EXTRACT TO READ:
(begin)
A special Committee meeting
was held at 6:00 last Tuesday (prior to the regular 7:00 business meeting), where the
Committee participated in “refresher course” on our roles and responsibilities.
A panel came before us as guides: Atty. David Jenkins of Kopelman & Paige,
Atty. Tom Nuttall of Nuttall, McAvoy and Joyce, Melrose City Solicitor Robert
Van Campen, and Mass. Assoc. of School Committees Field Director Dorothy
Presser.
Atty. Jenkins led off,
speaking to how Committee roles changed dramatically after the Ed. Reform Law
of 1993, when the day-to-day running of the School Department changed hands
from school committees to administrators. There are state statutes regarding
Committee responsibilities; there are also clauses in the Melrose City Charter
(find it here: https://malegislature.gov/Laws/SessionLaws/Acts/2005/Chapter105).
In general terms, school committees determine the selection, term, and contract
of a superintendent, review and approve school budgets, and set policy. They
perform other selected duties like setting performance standards for teachers
(by approving the collective bargaining agreement).
(end)
COLLECTED DATA:
(begin)
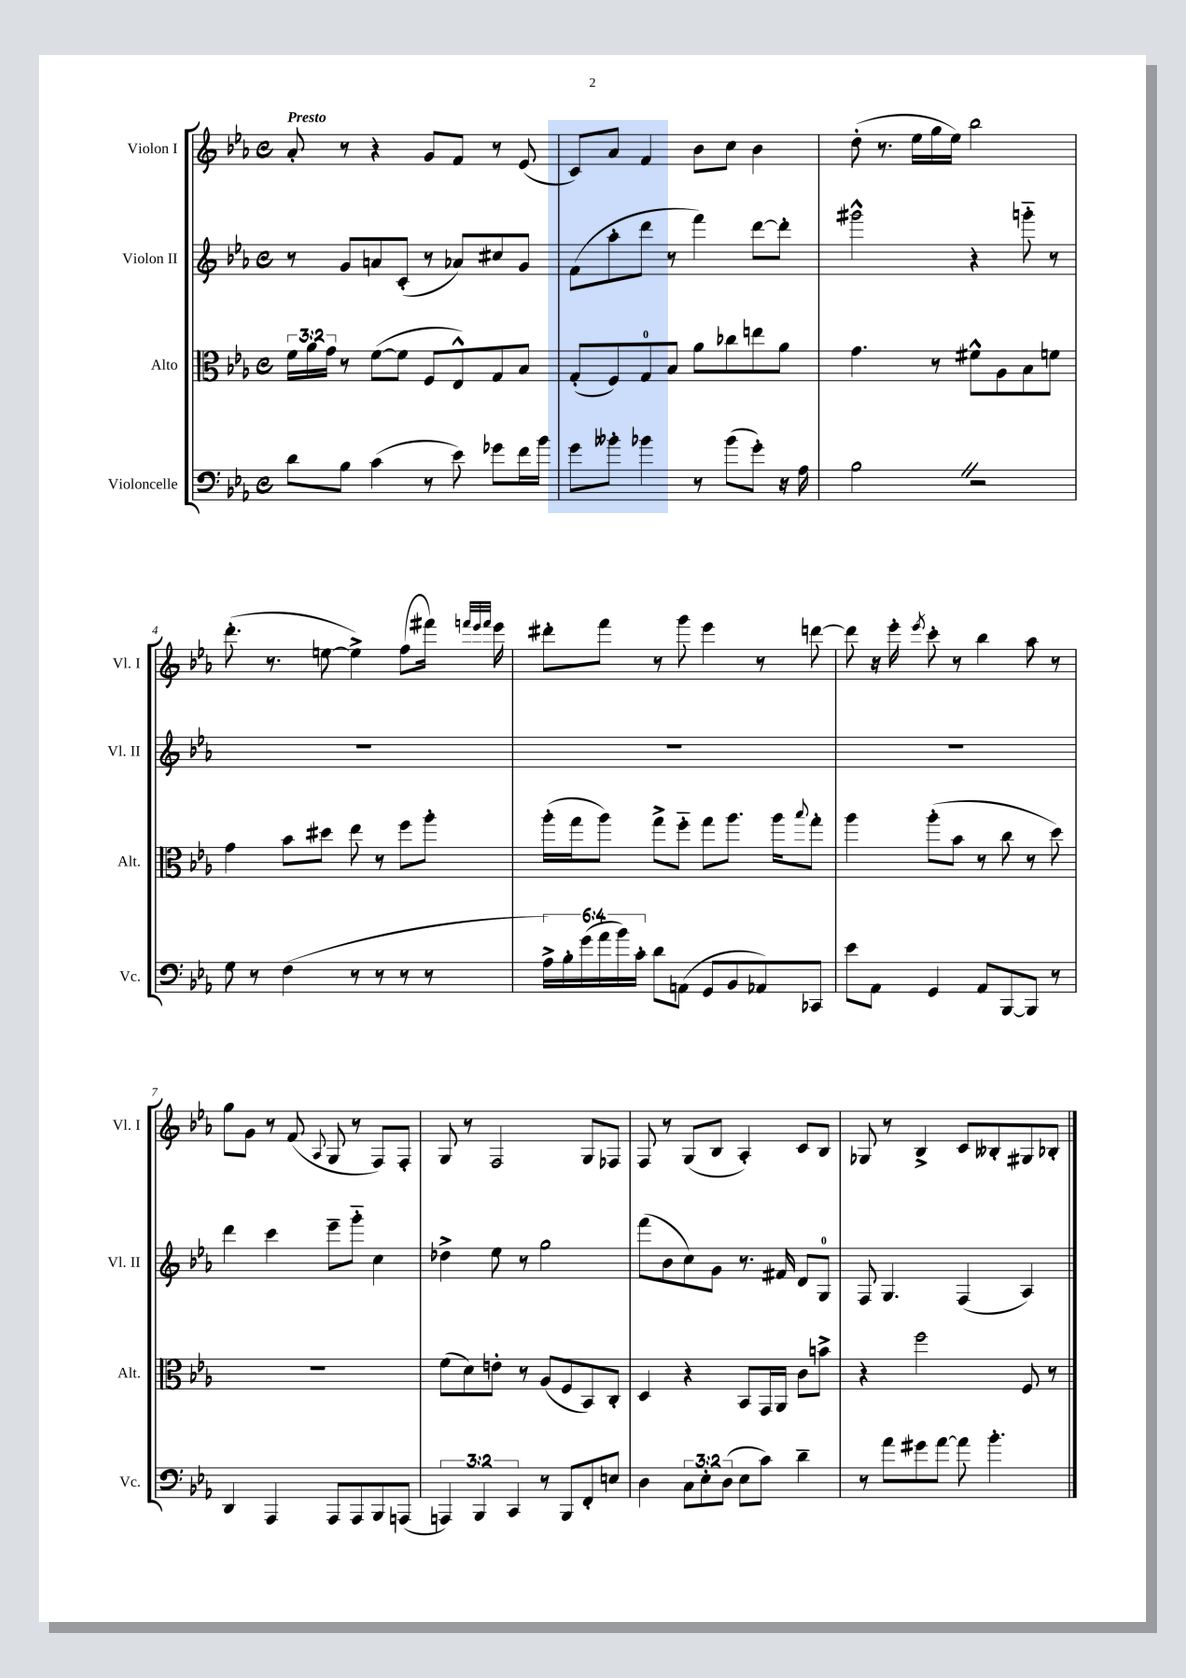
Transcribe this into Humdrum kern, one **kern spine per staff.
(end)
GIVEN TASK: According to the school committee meeting summary, what shift did Atty. Jenkins say followed the Ed. Reform Law of 1993? The listing has nothing to do with the school committee meeting summary.

WRITTEN ANSWER: The day-to-day running of the School Department passed from school committees to administrators.